Most trafficking victims see a doctor, but do doctors know how to help?
Healthcare providers could act as first responders in the fight against sex trafficking, but many of them don’t know what to look for. Sens. Gary Peters, D-Mich, and Bill Cassidy, R-La., co-sponsored the Trafficking Awareness Training for Health Care Act of 2015 to try to better equip providers to help sex-trafficking victims. The bill passed the Senate on April 22 as part of a broader package of human trafficking legislation.
“Healthcare professionals are in a unique position to identify victims of trafficking,” Peters said.
Dr. Kanani Titchen, a resident pediatrician at Thomas Jefferson University Hospital in Philadelphia, agrees. While in medical school, Titchen encountered a young woman who had a tattoo on her thigh that “made it seem like her body was for sale.” At the time, she raised her eyebrow, but no alarms went off. Later, Titchen said, “I wondered if I had missed an opportunity to help her.” Titchen now co-chairs Physicians Against the Trafficking of Humans (PATH), designed to help educate physicians, residents, and medical students about sex trafficking.
A 2014 study reported that 87 percent of 107 trafficking survivors interviewed had contact with a healthcare provider while they were trafficked, including 63 percent who went to a hospital or emergency room. More than half of those interviewed interacted regularly with some type of clinical facility such as urgent care, women’s health, or Planned Parenthood. The report noted at least two prior studies demonstrated that healthcare providers are “woefully unprepared to identify trafficking victims.”
In addition to lack of training, the study revealed providers were, in some cases, complicit in trafficking. Lauren, a survivor quoted in the study, said, “I got pregnant six times and had six abortions during this time. Several of them were from a doctor who was a client. … I came in the back door after hours and paid him off the books. This kept my name off any records. … I think he felt like he was helping.”
The Trafficking Awareness Training bill will provide a grant to one medical or nursing school in the U.S. to develop an evidence-based training program to teach healthcare professionals to identify and respond to trafficking victims.
Several hospitals and medical organizations have already begun anti-trafficking initiatives. In March, doctors from Massachusetts General Hospital, Harvard Medical School, and San Francisco General Hospital held a training session for physicians and healthcare professionals in the San Francisco Bay Area. The American College of Obstetrics and Gynecology recently recommended clinicians screen women and girls for reproductive and sexual coercion.

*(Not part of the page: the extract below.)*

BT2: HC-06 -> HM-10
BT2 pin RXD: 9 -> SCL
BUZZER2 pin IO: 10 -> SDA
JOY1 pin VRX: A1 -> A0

Via Christi Health, a faith-based hospital in Wichita, Kan., is one of the few medical facilities that offers sex-trafficking awareness training. In 2012, MRI tech Nicole Ensminger, concerned about the high rate of human trafficking in Wichita, began a search of protocols at different healthcare facilities. When she couldn’t find one, Ensminger, along with other employees, created the Via Christi Human Trafficking Task Force. The group developed an assessment tool that guides a healthcare professional through a four-step protocol outlining warning signs to look for and the procedures for helping potential victims.
Since its inception in February 2014, Via Christi Health has trained more than 500 frontline providers. Seven victims who received help are no longer being trafficked.